Listing 2 Creating a JDBC-backed DiffStorage
AbstractJDBCDataModel model = new MySQLJDBCDataModel();
DiffStorage diffStorage = new MySQLJDBCDiffStorage(model);
Recommender recommender = new SlopeOneRecommender(
model, Weighting.WEIGHTED, Weighting.WEIGHTED, diffStorage);
As with MySQLJDBCDataModel, the table name and column names used by MySQLJDBCDiffStorage can be customized via constructor parameters.
Distributing the precomputation
Precomputing the item-item diffs is significant work.

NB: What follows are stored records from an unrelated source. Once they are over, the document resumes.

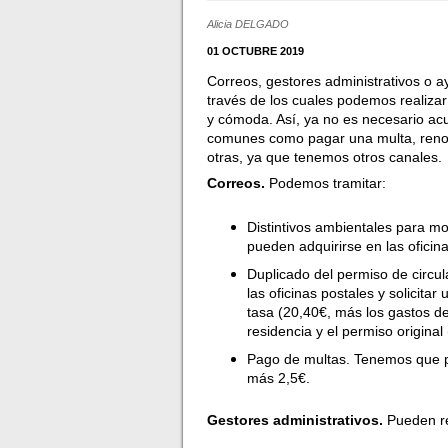
Alicia DELGADO
01 OCTUBRE 2019
Correos, gestores administrativos o 
través de los cuales podemos realizar
y cómoda. Así, ya no es necesario acud
comunes como pagar una multa, renovar
otras, ya que tenemos otros canales.
Correos.
Podemos tramitar:
Distintivos ambientales para mo
pueden adquirirse en las oficin
Duplicado del permiso de circul
las oficinas postales y solicit
tasa (20,40€, más los gastos de
residencia y el permiso original
Pago de multas. Tenemos que pa
más 2,5€.
Gestores administrativos.
Pueden re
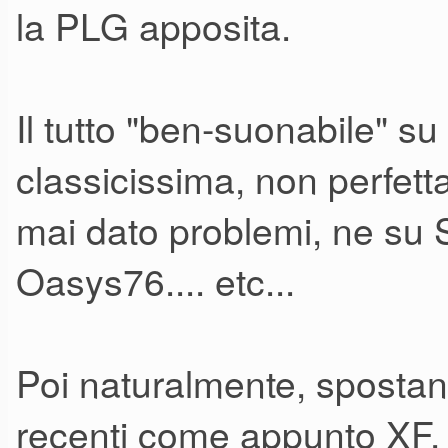
la PLG apposita.
Il tutto "ben-suonabile" s
classicissima, non perfett
mai dato problemi, ne su 
Oasys76.... etc...
Poi naturalmente, spostand
recenti come appunto XF, 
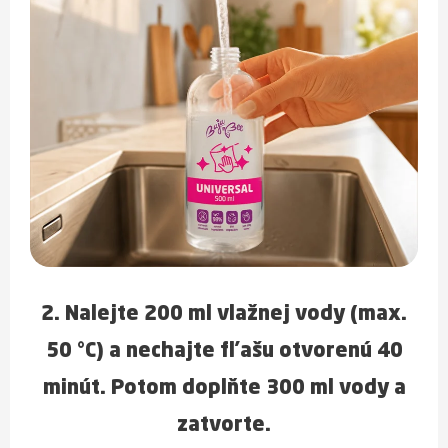
2. Nalejte
200 ml vlažnej vody (max.
50 °C)
a nechajte fľašu
otvorenú 40
minút
. Potom doplňte
300 ml vody
a
zatvorte.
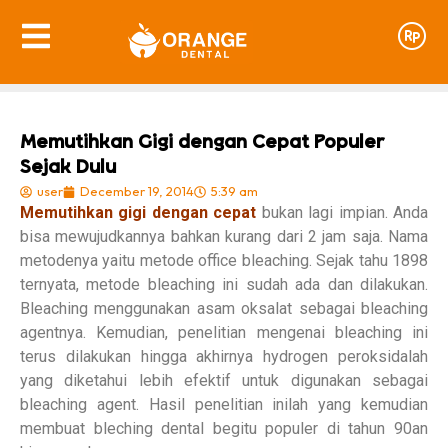
Memutihkan Gigi dengan Cepat Populer
Sejak Dulu
user
December 19, 2014
5:39 am
Memutihkan gigi dengan cepat
bukan lagi impian. Anda
bisa mewujudkannya bahkan kurang dari 2 jam saja. Nama
metodenya yaitu metode office bleaching. Sejak tahu 1898
ternyata, metode bleaching ini sudah ada dan dilakukan.
Bleaching menggunakan asam oksalat sebagai bleaching
agentnya. Kemudian, penelitian mengenai bleaching ini
terus dilakukan hingga akhirnya hydrogen peroksidalah
yang diketahui lebih efektif untuk digunakan sebagai
bleaching agent. Hasil penelitian inilah yang kemudian
membuat bleching dental begitu populer di tahun 90an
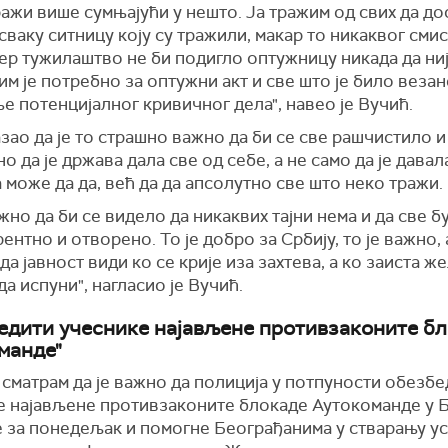
ажи више сумњајући у нешто. Ја тражим од свих да д
сваку ситницу коју су тражили, макар то никаквог сми
ер тужилаштво не би подигло оптужницу никада да ни
им је потребно за оптужни акт и све што је било везан
 потенцијалног кривичног дела", навео је Вучић.
азао да је то страшно важно да би се све рашчистило и
но да је држава дала све од себе, а не само да је дава
 може да да, већ да да апсолутно све што неко тражи.
ажно да би се видело да никаквих тајни нема и да све б
ентно и отворено. То је добро за Србију, то је важно, а
да јавност види ко се крије иза захтева, а ко заиста ж
да испуни", нагласио је Вучић.
едити учеснике најављене противзаконите б
манде"
 сматрам да је важно да полиција у потпуности обезбе
е најављене противзаконите блокаде Аутокоманде у Б
е за понедељак и помогне Београђанима у стварању ус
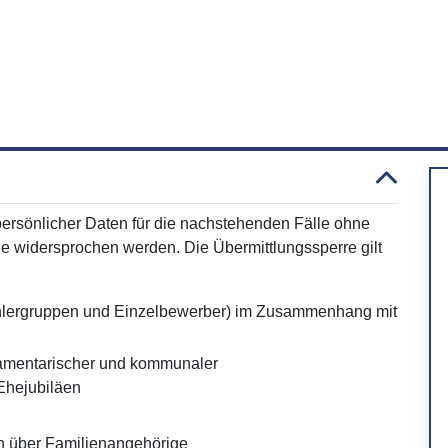
rsönlicher Daten für die nachstehenden Fälle ohne
e widersprochen werden. Die Übermittlungssperre gilt
ählergruppen und Einzelbewerber) im Zusammenhang mit
lamentarischer und kommunaler
 Ehejubiläen
en über Familienangehörige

While it is more likely that the size of your data will cause problems with memory requirements before the time required to compute these diffs becomes problematic, you might be wondering if there are ways to distribute this computation to complete faster. Diffs can be updated easily at runtime in response to new information, so, a relatively infrequent offline precomputation process is feasible in this model. Distributing the diff computation via Hadoop is supported.
In this article, we examined a slope-one recommender, a unique and relatively simple approach to recommendation based on average differences in preference values between items. It requires significant precomputation and storage for these diffs, and so we explored how to store these both in memory and in a database.